##### Data provided #####

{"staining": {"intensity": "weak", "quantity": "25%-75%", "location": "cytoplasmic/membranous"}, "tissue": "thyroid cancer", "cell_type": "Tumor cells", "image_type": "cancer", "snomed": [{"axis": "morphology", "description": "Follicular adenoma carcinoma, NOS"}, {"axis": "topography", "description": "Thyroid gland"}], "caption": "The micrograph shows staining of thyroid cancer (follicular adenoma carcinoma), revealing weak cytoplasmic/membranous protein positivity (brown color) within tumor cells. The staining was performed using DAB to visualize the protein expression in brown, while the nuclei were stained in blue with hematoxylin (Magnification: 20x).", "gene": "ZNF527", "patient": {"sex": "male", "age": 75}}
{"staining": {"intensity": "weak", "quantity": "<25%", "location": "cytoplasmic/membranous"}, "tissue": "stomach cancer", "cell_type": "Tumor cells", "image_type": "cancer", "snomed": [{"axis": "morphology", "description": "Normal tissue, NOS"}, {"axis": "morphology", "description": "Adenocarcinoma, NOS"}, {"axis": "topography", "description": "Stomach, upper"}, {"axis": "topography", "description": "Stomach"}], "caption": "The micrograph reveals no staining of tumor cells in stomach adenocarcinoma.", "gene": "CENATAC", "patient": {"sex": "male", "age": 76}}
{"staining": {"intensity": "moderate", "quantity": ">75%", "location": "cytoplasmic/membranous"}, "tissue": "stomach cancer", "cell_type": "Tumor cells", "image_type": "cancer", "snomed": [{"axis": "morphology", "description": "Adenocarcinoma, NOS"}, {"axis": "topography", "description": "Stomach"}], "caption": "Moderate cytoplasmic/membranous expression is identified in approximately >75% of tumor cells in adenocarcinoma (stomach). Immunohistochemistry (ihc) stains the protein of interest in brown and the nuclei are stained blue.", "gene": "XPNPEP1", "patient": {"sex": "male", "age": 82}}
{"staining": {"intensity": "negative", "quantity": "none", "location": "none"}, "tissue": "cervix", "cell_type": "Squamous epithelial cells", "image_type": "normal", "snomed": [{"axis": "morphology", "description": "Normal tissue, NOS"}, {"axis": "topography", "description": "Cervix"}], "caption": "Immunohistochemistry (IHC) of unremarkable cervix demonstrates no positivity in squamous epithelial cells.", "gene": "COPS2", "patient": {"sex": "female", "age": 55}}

#####

▶ Work to be completed:
Type out the listing again with nothing changed.

▶ Solved exercise:
{"staining": {"intensity": "weak", "quantity": "25%-75%", "location": "cytoplasmic/membranous"}, "tissue": "thyroid cancer", "cell_type": "Tumor cells", "image_type": "cancer", "snomed": [{"axis": "morphology", "description": "Follicular adenoma carcinoma, NOS"}, {"axis": "topography", "description": "Thyroid gland"}], "caption": "The micrograph shows staining of thyroid cancer (follicular adenoma carcinoma), revealing weak cytoplasmic/membranous protein positivity (brown color) within tumor cells. The staining was performed using DAB to visualize the protein expression in brown, while the nuclei were stained in blue with hematoxylin (Magnification: 20x).", "gene": "ZNF527", "patient": {"sex": "male", "age": 75}}
{"staining": {"intensity": "weak", "quantity": "<25%", "location": "cytoplasmic/membranous"}, "tissue": "stomach cancer", "cell_type": "Tumor cells", "image_type": "cancer", "snomed": [{"axis": "morphology", "description": "Normal tissue, NOS"}, {"axis": "morphology", "description": "Adenocarcinoma, NOS"}, {"axis": "topography", "description": "Stomach, upper"}, {"axis": "topography", "description": "Stomach"}], "caption": "The micrograph reveals no staining of tumor cells in stomach adenocarcinoma.", "gene": "CENATAC", "patient": {"sex": "male", "age": 76}}
{"staining": {"intensity": "moderate", "quantity": ">75%", "location": "cytoplasmic/membranous"}, "tissue": "stomach cancer", "cell_type": "Tumor cells", "image_type": "cancer", "snomed": [{"axis": "morphology", "description": "Adenocarcinoma, NOS"}, {"axis": "topography", "description": "Stomach"}], "caption": "Moderate cytoplasmic/membranous expression is identified in approximately >75% of tumor cells in adenocarcinoma (stomach). Immunohistochemistry (ihc) stains the protein of interest in brown and the nuclei are stained blue.", "gene": "XPNPEP1", "patient": {"sex": "male", "age": 82}}
{"staining": {"intensity": "negative", "quantity": "none", "location": "none"}, "tissue": "cervix", "cell_type": "Squamous epithelial cells", "image_type": "normal", "snomed": [{"axis": "morphology", "description": "Normal tissue, NOS"}, {"axis": "topography", "description": "Cervix"}], "caption": "Immunohistochemistry (IHC) of unremarkable cervix demonstrates no positivity in squamous epithelial cells.", "gene": "COPS2", "patient": {"sex": "female", "age": 55}}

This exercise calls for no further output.